Com a chegada de um novo ano, há uma série de mudanças que desejamos para nós próprios/as. Ano novo, vida nova, não é? A vontade de transformar os sentimentos maus em coisas boas, assim que janeiro começa, é praticamente inevitável. Ir mais vezes ao ginásio — ou fazer a inscrição num —, sem arranjar desculpas; comer melhor e evitar os hidratos de carbono depois das seis da tarde, porque se quer perder peso; marcar mais jantaradas lá em casa, sem pensar na loiça que vai ficar para lavar depois; investir mais tempo em projetos pessoais e terminar os planos que já há tanto tempo começaram a ser traçados; poupar mais dinheiro para viajar e ir a algum sítio completamente diferente; aprender algo novo ou adquirir uma capacidade que ainda não temos: estas serão apenas algumas das resoluções na lista de desejos para o novo ano.

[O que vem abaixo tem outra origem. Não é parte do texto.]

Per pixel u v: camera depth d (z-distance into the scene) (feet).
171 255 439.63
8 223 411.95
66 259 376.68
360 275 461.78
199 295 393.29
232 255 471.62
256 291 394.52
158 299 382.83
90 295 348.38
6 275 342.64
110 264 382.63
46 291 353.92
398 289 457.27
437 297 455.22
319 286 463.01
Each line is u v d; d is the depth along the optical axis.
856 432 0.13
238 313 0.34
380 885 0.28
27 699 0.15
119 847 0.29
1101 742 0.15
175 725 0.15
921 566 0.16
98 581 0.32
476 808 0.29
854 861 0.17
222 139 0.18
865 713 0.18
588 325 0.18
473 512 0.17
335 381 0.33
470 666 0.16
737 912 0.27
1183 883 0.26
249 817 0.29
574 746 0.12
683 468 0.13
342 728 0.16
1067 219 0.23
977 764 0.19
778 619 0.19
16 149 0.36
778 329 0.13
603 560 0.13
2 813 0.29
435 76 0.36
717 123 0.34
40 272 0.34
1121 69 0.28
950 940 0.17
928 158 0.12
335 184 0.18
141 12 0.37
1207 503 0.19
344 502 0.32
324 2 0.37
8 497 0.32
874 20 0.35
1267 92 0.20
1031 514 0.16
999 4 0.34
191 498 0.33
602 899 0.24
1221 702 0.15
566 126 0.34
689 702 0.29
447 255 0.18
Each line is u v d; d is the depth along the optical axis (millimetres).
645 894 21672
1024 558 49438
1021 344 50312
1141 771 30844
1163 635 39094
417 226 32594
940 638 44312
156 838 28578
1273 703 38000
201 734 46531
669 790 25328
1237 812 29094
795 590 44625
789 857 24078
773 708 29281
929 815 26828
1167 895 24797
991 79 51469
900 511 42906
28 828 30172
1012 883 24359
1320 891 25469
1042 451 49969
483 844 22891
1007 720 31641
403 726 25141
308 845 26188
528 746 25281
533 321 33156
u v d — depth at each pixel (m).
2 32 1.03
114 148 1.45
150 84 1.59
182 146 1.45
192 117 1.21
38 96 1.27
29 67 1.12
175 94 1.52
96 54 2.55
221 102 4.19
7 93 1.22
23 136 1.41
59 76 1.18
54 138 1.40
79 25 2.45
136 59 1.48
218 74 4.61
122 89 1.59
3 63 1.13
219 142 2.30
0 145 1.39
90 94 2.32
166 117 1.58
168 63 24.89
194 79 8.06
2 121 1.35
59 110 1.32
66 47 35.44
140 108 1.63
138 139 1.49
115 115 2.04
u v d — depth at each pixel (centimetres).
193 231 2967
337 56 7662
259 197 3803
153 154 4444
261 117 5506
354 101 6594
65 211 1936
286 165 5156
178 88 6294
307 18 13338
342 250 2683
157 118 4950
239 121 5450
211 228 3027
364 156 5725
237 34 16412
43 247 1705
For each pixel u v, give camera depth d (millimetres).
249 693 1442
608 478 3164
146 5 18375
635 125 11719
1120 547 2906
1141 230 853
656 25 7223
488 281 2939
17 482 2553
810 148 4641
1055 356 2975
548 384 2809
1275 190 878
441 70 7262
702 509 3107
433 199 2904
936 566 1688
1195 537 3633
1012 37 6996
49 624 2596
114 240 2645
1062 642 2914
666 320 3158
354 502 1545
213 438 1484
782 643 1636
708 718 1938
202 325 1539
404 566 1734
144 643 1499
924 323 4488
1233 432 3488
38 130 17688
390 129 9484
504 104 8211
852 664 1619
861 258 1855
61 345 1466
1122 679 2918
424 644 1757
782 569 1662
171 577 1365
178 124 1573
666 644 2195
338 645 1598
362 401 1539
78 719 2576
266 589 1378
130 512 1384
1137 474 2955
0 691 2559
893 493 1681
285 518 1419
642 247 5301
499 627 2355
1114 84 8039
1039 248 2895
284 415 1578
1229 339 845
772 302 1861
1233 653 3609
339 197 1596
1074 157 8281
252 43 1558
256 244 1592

As expectativas, no início, poderão ser muitas, mas o compromisso pode enfraquecer ao longo dos meses. Principalmente na sociedade atual, onde há tantos planos que ficam a meio — apenas porque os resultados demoram demasiado a chegar —, a sede de viver, o imediatismo e a ideia de euforia momentânea podem ser verdadeiras armadilhas para o nosso bem-estar e equilíbrio.
A urgência de aproveitar cada momento faz-nos acreditar que não estamos bem se não estivermos a testemunhar, ou a experienciar, algo de extraordinário. A esperança de ver resultados imediatos, provenientes dos nossos esforços e espírito de sacrifício, faz-nos desistir mais facilmente perante a frustração. Por último, a ideia de momentos constantes de epifania, êxtase ou intensidade acabam por sabotar os nossos projetos, que “morrem na praia”, porque o tédio e a monotonia de um esforço concentrado parece mais do que temos para dar.
Entre a calma e a urgência de viver
O extraordinário não vem todos os dias: a maioria deles é mundana e ordinária. No entanto, e porque tudo não passa de uma questão de perspetiva, a vida pode ser extraordinária com os seus altos e baixos — apenas, claro, se as pessoas tiverem as suas necessidades básicas atendidas. É precisamente com esse otimismo realista que devemos olhar para os objetivos que traçamos, sabendo que vão dar trabalho e que poderão demorar a ser concretizados. Na forma de atuar, para liderarmos as nossas vidas, a consistência e a persistência podem fazer a diferença entre o sucesso e a fracasso.
Falar e escrever é fácil, obviamente. Ninguém se deve excluir de uma verdadeira tentativa de compromisso consigo próprio/a. Mas, se calhar, olhar para uma mudança radical como a solução dos anos vindouros é pedir demais a nós mesmo/as. O poder das palavras também pode ajudar ou prejudicar, dependendo de quais escolhemos implementar. Em vez de pensar em ter uma “vida nova”, que tal trabalhar em criar uma vida melhor? Conhecer as nossas falhas, trabalhar em melhorá-las e excluir alguma pressão dos nossos ombros — essa que urge em dizer-nos que temos que resolver todos os nossos problemas duma vez só.
Se refletirmos sobre isto, já é uma ajuda na acalmia dessa urgência de viver. Por outro lado, essa mesma reflexão atiça a chama de correr atrás das coisas. Isto não significa que devemos viver menos intensamente ou ambicionar menos das nossas vidas; significa, antes, que a única forma de nos encontrarmos harmoniosamente com o mundo é respeitando o tempo. A vida não nos dá tudo duma vez, nem nós a ela. Fingir que isso pode acontecer em condições normais é sabotar a nossa felicidade. Talvez aqui, precisamente entre a calma e a urgência, esteja o caminho. Já dizia José Saramago (1922-2010): “não tenhamos pressa, mas não percamos tempo”.